Quand je suis arrivé en bas, il avait un monsieur qui venait chercher son fils qui s'était lui aussi sauvé du feu. Une religieuse lui dit: "Tenez, il a un petit. Ces parents ne sont pas là. Voulez-vous le prendre comme vous retournez à Winnipeg avec votre fils. Prenez celui-là et portez-le chez lui." Alors, il m'a pris dans ses bras, j'était tout petit, il m'a guidé jusqu'à une couverture de cheval, un buggy.

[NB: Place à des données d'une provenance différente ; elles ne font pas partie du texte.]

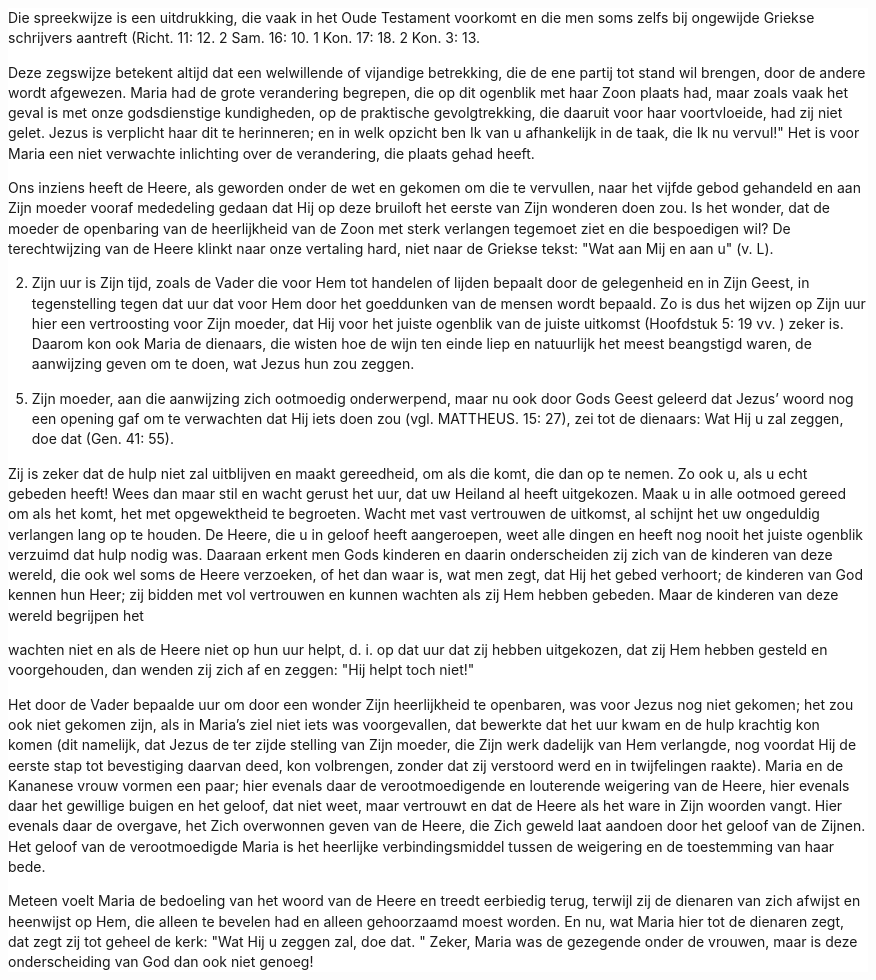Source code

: Die spreekwijze is een uitdrukking, die vaak in het Oude Testament voorkomt en die men soms zelfs bij ongewijde Griekse schrijvers aantreft (Richt. 11: 12. 2 Sam. 16: 10. 1 Kon. 17: 18. 2 Kon. 3: 13.

Deze zegswijze betekent altijd dat een welwillende of vijandige betrekking, die de ene partij tot stand wil brengen, door de andere wordt afgewezen. Maria had de grote verandering begrepen, die op dit ogenblik met haar Zoon plaats had, maar zoals vaak het geval is met onze godsdienstige kundigheden, op de praktische gevolgtrekking, die daaruit voor haar voortvloeide, had zij niet gelet. Jezus is verplicht haar dit te herinneren; en in welk opzicht ben Ik van u afhankelijk in de taak, die Ik nu vervul!" Het is voor Maria een niet verwachte inlichting over de verandering, die plaats gehad heeft.

Ons inziens heeft de Heere, als geworden onder de wet en gekomen om die te vervullen, naar het vijfde gebod gehandeld en aan Zijn moeder vooraf mededeling gedaan dat Hij op deze bruiloft het eerste van Zijn wonderen doen zou. Is het wonder, dat de moeder de openbaring van de heerlijkheid van de Zoon met sterk verlangen tegemoet ziet en die bespoedigen wil? De terechtwijzing van de Heere klinkt naar onze vertaling hard, niet naar de Griekse tekst: "Wat aan Mij en aan u" (v. L).

2) Zijn uur is Zijn tijd, zoals de Vader die voor Hem tot handelen of lijden bepaalt door de gelegenheid en in Zijn Geest, in tegenstelling tegen dat uur dat voor Hem door het goeddunken van de mensen wordt bepaald. Zo is dus het wijzen op Zijn uur hier een vertroosting voor Zijn moeder, dat Hij voor het juiste ogenblik van de juiste uitkomst (Hoofdstuk 5: 19 vv. ) zeker is. Daarom kon ook Maria de dienaars, die wisten hoe de wijn ten einde liep en natuurlijk het meest beangstigd waren, de aanwijzing geven om te doen, wat Jezus hun zou zeggen.

5. Zijn moeder, aan die aanwijzing zich ootmoedig onderwerpend, maar nu ook door Gods Geest geleerd dat Jezus’ woord nog een opening gaf om te verwachten dat Hij iets doen zou (vgl. MATTHEUS. 15: 27), zei tot de dienaars: Wat Hij u zal zeggen, doe dat (Gen. 41: 55).

Zij is zeker dat de hulp niet zal uitblijven en maakt gereedheid, om als die komt, die dan op te nemen. Zo ook u, als u echt gebeden heeft! Wees dan maar stil en wacht gerust het uur, dat uw Heiland al heeft uitgekozen. Maak u in alle ootmoed gereed om als het komt, het met opgewektheid te begroeten. Wacht met vast vertrouwen de uitkomst, al schijnt het uw ongeduldig verlangen lang op te houden. De Heere, die u in geloof heeft aangeroepen, weet alle dingen en heeft nog nooit het juiste ogenblik verzuimd dat hulp nodig was. Daaraan erkent men Gods kinderen en daarin onderscheiden zij zich van de kinderen van deze wereld, die ook wel soms de Heere verzoeken, of het dan waar is, wat men zegt, dat Hij het gebed verhoort; de kinderen van God kennen hun Heer; zij bidden met vol vertrouwen en kunnen wachten als zij Hem hebben gebeden. Maar de kinderen van deze wereld begrijpen het

wachten niet en als de Heere niet op hun uur helpt, d. i. op dat uur dat zij hebben uitgekozen, dat zij Hem hebben gesteld en voorgehouden, dan wenden zij zich af en zeggen: "Hij helpt toch niet!"

Het door de Vader bepaalde uur om door een wonder Zijn heerlijkheid te openbaren, was voor Jezus nog niet gekomen; het zou ook niet gekomen zijn, als in Maria’s ziel niet iets was voorgevallen, dat bewerkte dat het uur kwam en de hulp krachtig kon komen (dit namelijk, dat Jezus de ter zijde stelling van Zijn moeder, die Zijn werk dadelijk van Hem verlangde, nog voordat Hij de eerste stap tot bevestiging daarvan deed, kon volbrengen, zonder dat zij verstoord werd en in twijfelingen raakte). Maria en de Kananese vrouw vormen een paar; hier evenals daar de verootmoedigende en louterende weigering van de Heere, hier evenals daar het gewillige buigen en het geloof, dat niet weet, maar vertrouwt en dat de Heere als het ware in Zijn woorden vangt. Hier evenals daar de overgave, het Zich overwonnen geven van de Heere, die Zich geweld laat aandoen door het geloof van de Zijnen. Het geloof van de verootmoedigde Maria is het heerlijke verbindingsmiddel tussen de weigering en de toestemming van haar bede.

Meteen voelt Maria de bedoeling van het woord van de Heere en treedt eerbiedig terug, terwijl zij de dienaren van zich afwijst en heenwijst op Hem, die alleen te bevelen had en alleen gehoorzaamd moest worden. En nu, wat Maria hier tot de dienaren zegt, dat zegt zij tot geheel de kerk: "Wat Hij u zeggen zal, doe dat. " Zeker, Maria was de gezegende onder de vrouwen, maar is deze onderscheiding van God dan ook niet genoeg!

On est monté là-dedans. On avait des couvertures pour moi et son fils, le red-head. On avait froid dans la voiture. Mon Dieu qu'on avait froid! Il a été d'abord chez moi. J'ai donné l'adresse. On habitait 300 ou 360 Maryland Street. Il a monté les marches et a frapper à la porte. Personne n'a répondu. Personne n'a répondu. Comme le petit garçon, son fils et moi, on avait froid dans la voiture. Vite il remonte dans la voiture et il m'amène chez lui.

Il me garde dans la maison pendant 2-3 jours. Après j'ai su l'histoire. Cette nuit là, au même moment que j'étais sauvé, ma mère accouchait mon dernier frère. Le 25 novembre 1922, ma mère risquait de perdre son aîné et en même temps mettre au monde son bébé. Il avait dans la maison, probablement beaucoup d'émotions, ils n'ont pas entendu le monsieur frapper à la porte et n'ont pas répondu. Le lendemain, mon père a vu dans le journal l'incendie du Collège, il a pas dit à maman qu'il avait un incendie. Maman était couché avec le fils dans les bras, mon frère Gaston. Pour ne faire émotion à Maman. Au bout de trois jours seulement, qu'il m'a ramené à la maison.

Après l'incendie, tous les élèves ont été dans les cendres pour récupérer toutes les briques du Collège. On les a mis de côté. On a fait ça pendant des semaines et des semaines. On cherchait dans les décombres tout ce qui pouvait être utilisé pour reconstruire le Collège.

Une rumeur qui a été assez persistante d'ailleurs. Quand on avait fait la fête sur scène, peut-être il avait eu des chandelles, des cierges qui ont causé le feu.

L'incendie du Collège est une croix sur ma vie. Je m'en souviendrai toujours!

Source : Jean-Marie Loutrel. Entrevue par téléphone avec Carole Barnabé. 11 septembre 1997.